## Task to carry out
Your answer is to be every line of the material that includes the string "strong".

## Data below
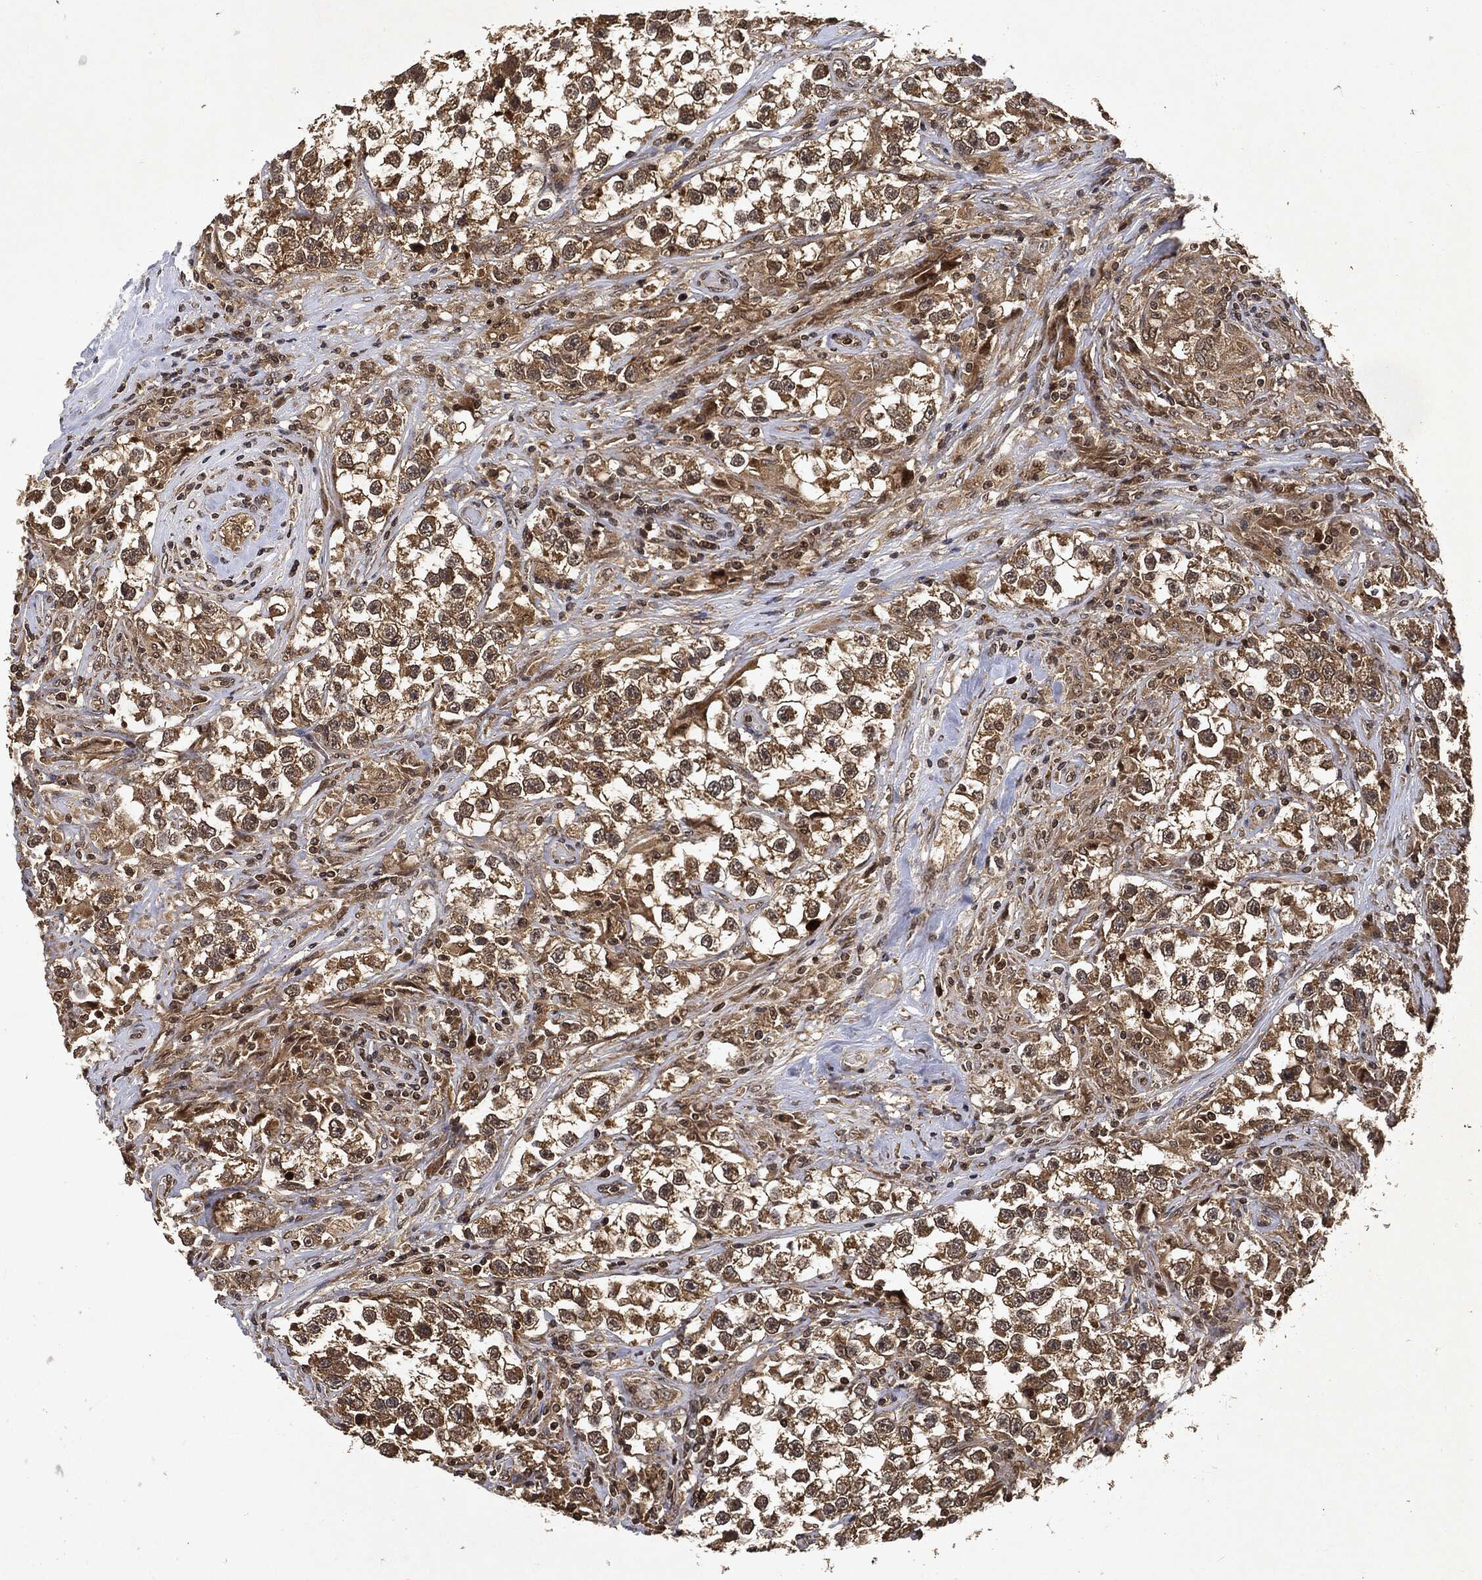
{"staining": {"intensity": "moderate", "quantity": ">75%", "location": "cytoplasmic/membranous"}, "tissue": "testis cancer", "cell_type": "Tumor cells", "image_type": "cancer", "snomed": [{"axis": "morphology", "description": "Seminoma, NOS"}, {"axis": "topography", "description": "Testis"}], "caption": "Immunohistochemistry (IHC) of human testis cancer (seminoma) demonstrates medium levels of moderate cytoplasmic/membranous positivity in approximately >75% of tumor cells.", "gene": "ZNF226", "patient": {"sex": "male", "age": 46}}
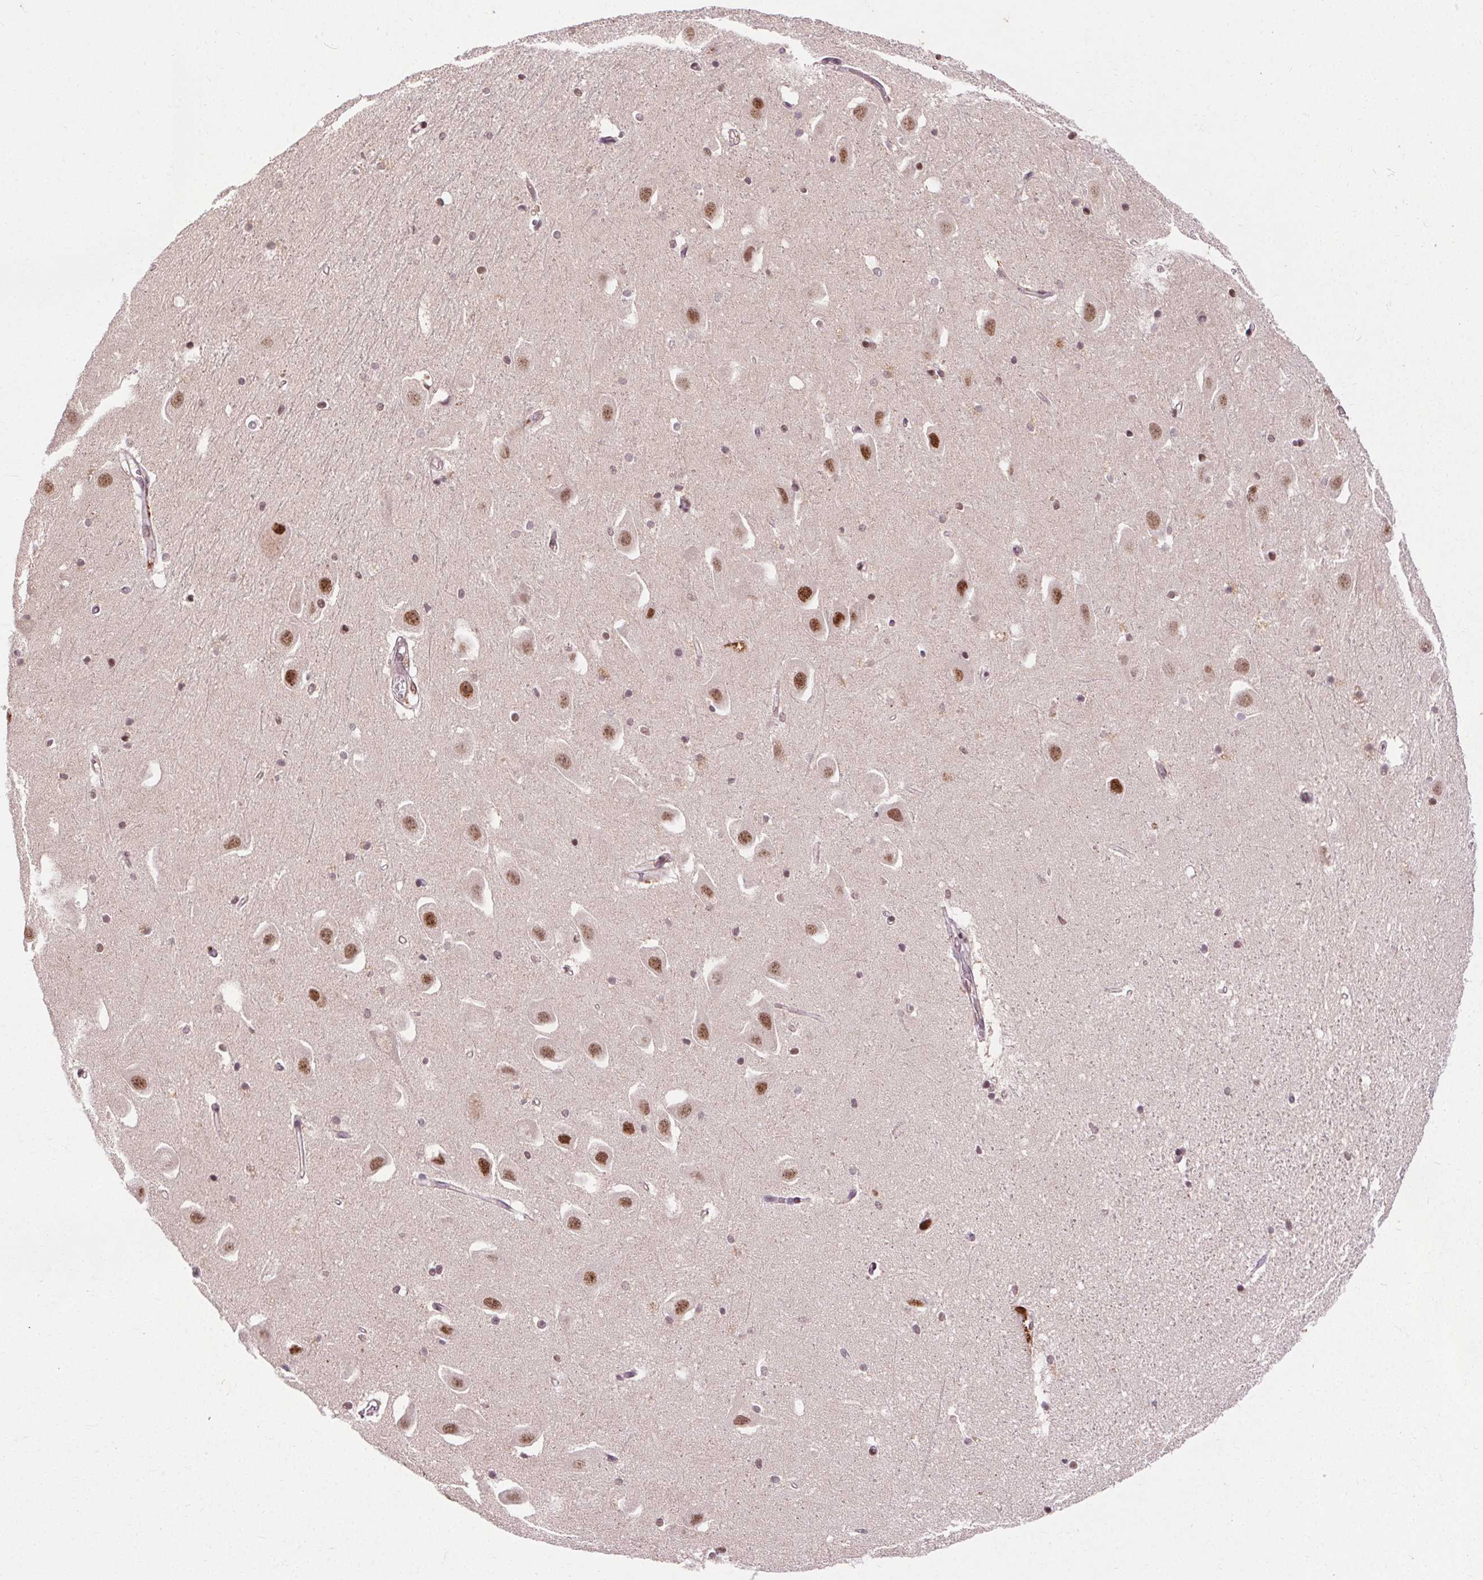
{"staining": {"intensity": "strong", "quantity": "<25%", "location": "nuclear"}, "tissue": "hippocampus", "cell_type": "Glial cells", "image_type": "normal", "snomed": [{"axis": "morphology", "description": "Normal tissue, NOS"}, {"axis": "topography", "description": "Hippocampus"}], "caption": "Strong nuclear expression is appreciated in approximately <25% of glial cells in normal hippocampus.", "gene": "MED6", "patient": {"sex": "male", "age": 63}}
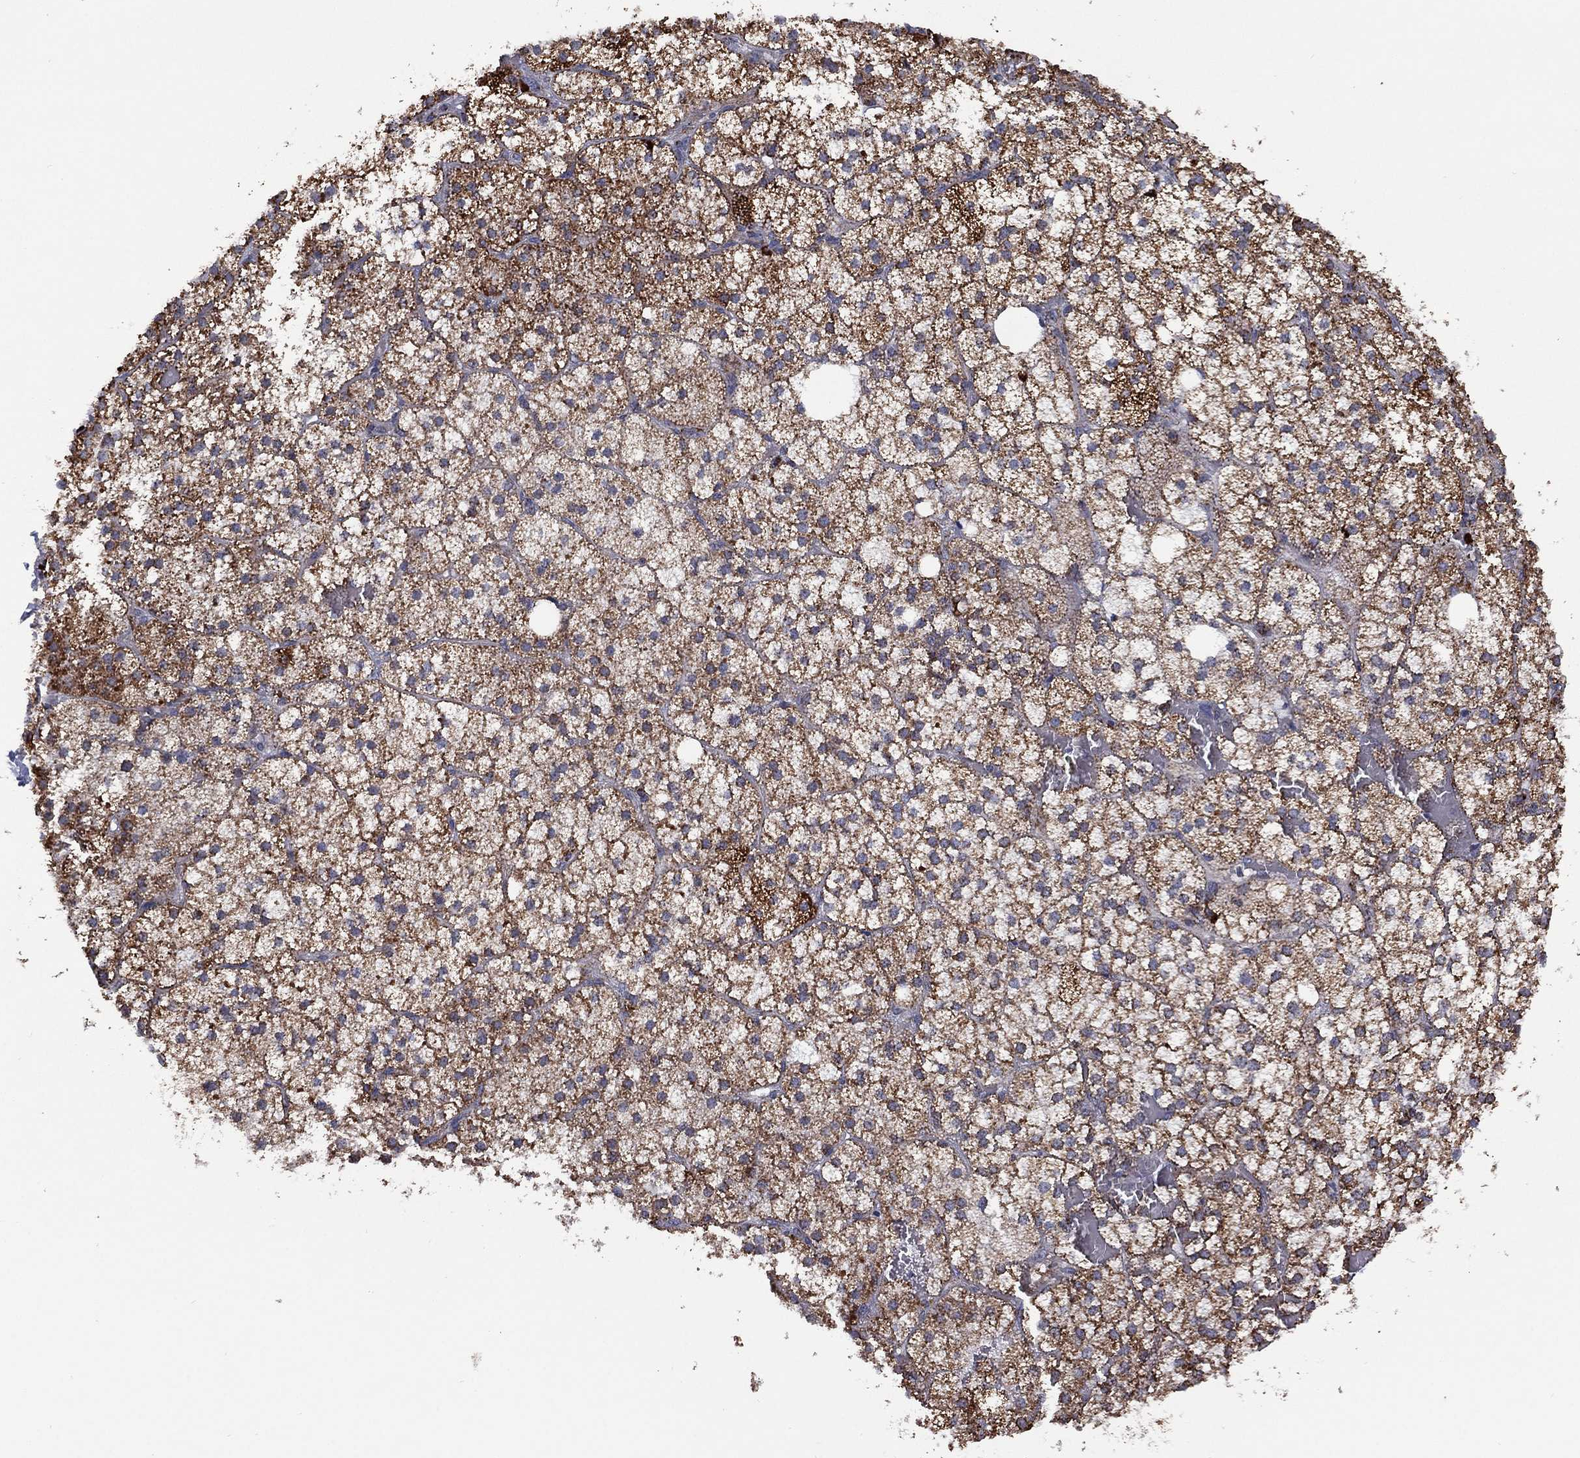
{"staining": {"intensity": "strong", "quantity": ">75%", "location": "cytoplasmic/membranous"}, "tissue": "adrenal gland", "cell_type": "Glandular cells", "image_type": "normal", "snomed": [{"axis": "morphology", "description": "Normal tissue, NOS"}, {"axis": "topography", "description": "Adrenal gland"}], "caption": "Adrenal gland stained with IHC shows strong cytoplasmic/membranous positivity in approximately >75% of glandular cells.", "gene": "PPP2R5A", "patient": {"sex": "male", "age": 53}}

## Response
{"staining": {"intensity": "strong", "quantity": "<25%", "location": "nuclear"}, "tissue": "hippocampus", "cell_type": "Glial cells", "image_type": "normal", "snomed": [{"axis": "morphology", "description": "Normal tissue, NOS"}, {"axis": "topography", "description": "Hippocampus"}], "caption": "Strong nuclear expression is appreciated in approximately <25% of glial cells in normal hippocampus.", "gene": "MED6", "patient": {"sex": "male", "age": 63}}
{"staining": {"intensity": "strong", "quantity": ">75%", "location": "cytoplasmic/membranous"}, "tissue": "adrenal gland", "cell_type": "Glandular cells", "image_type": "normal", "snomed": [{"axis": "morphology", "description": "Normal tissue, NOS"}, {"axis": "topography", "description": "Adrenal gland"}], "caption": "Adrenal gland stained with IHC shows strong cytoplasmic/membranous positivity in approximately >75% of glandular cells.", "gene": "PPP2R5A", "patient": {"sex": "male", "age": 53}}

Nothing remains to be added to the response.